In her new collection, The Near and Distant World, she writes about Greek myths, parenthood and her own struggles to carry on when she feels despondent. There’s one poem called “Rupture,” where she says, “God can warm his ass on Armageddon/I’m done.”
While Bianca seems to rage against the absence of God, Christian Wiman revels in his discovery of Christianity after years as an “ambivalent atheist.” But it’s a complicated faith. In his book Zero at the Bone: Fifty Entries Against Despair, he writes, “I have found faith to be not a comfort but a provocation to a life I never seem to live up to, an eruption of joy that evaporates the instant I recognize it as such, an agony of absence that assaults me like a psychic wound.” And he quotes the great Jewish theologian Abraham Joshua Heschel: “I prayed for wonders instead of happiness, and You gave them to me.”

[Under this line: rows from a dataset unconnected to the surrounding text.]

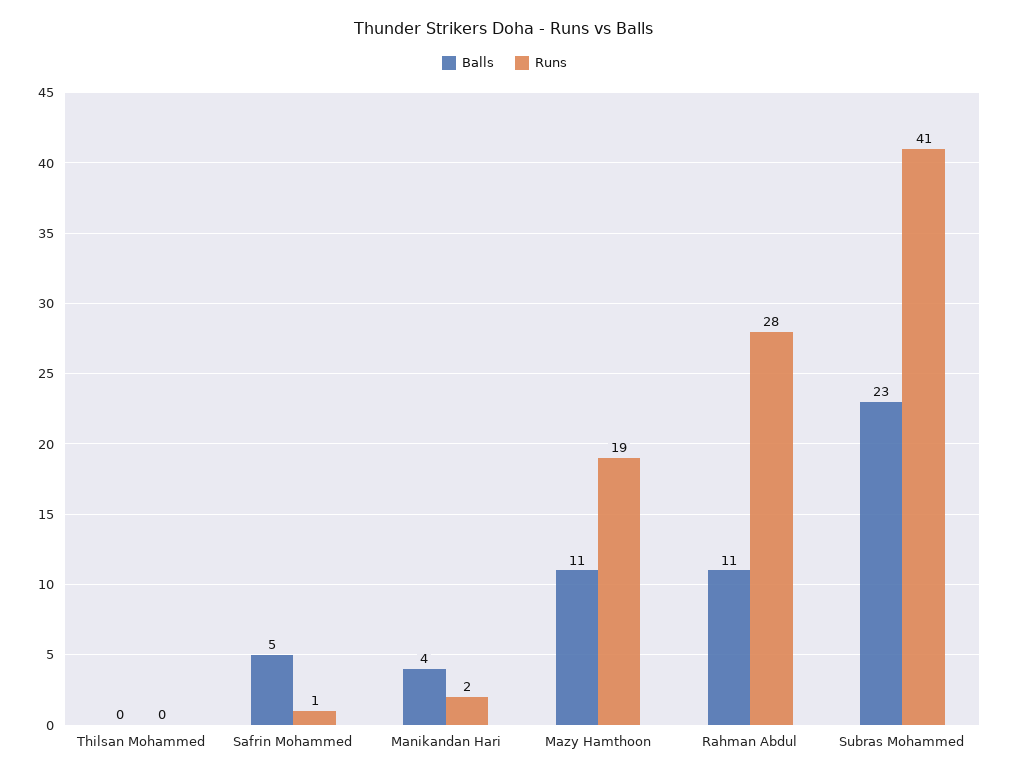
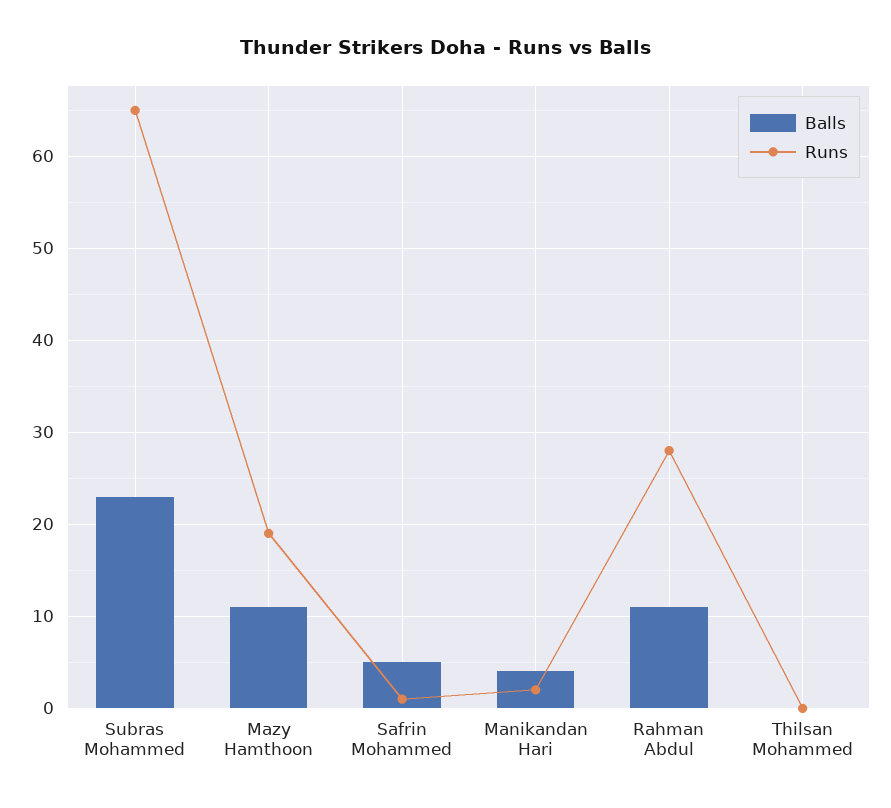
  {
    "Balls": {
      "Thilsan Mohammed": 0,
      "Safrin Mohammed": 5,
      "Manikandan Hari": 4,
      "Mazy Hamthoon": 11,
      "Rahman Abdul": 11,
      "Subras Mohammed": 23
    },
    "Runs": {
      "Thilsan Mohammed": 0,
      "Safrin Mohammed": 1,
      "Manikandan Hari": 2,
      "Mazy Hamthoon": 19,
      "Rahman Abdul": 28,
-     "Subras Mohammed": 41
+     "Subras Mohammed": 65
    }
  }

Christian is a prolific poet and essayist, and for a decade he was the editor of Poetry magazine. One distinguishing feature of his writing is how mortality haunts his poems. Some years ago, he was diagnosed with a rare, incurable form of lymphoma and told he only had a few years to live. But after repeated rounds of chemotherapy, a bone marrow transplant and a series of experimental drugs, he’s written half a dozen poetry books since his diagnosis, and he now teaches at Yale Divinity School.
Christian has a forthcoming poetry collection titled The Dance. In one poem, he remembers the “bright surprise” of a Christmas morning and writes about those unforgettable moments of grace – manifested in a “poem, prayer, piece of being, the tiny and entire story of the passionate transitory in which our lives are hung.”
Sometimes we need a poet to conjure up these moments of wonder for us. I treasure the writers who can evoke those feelings in me.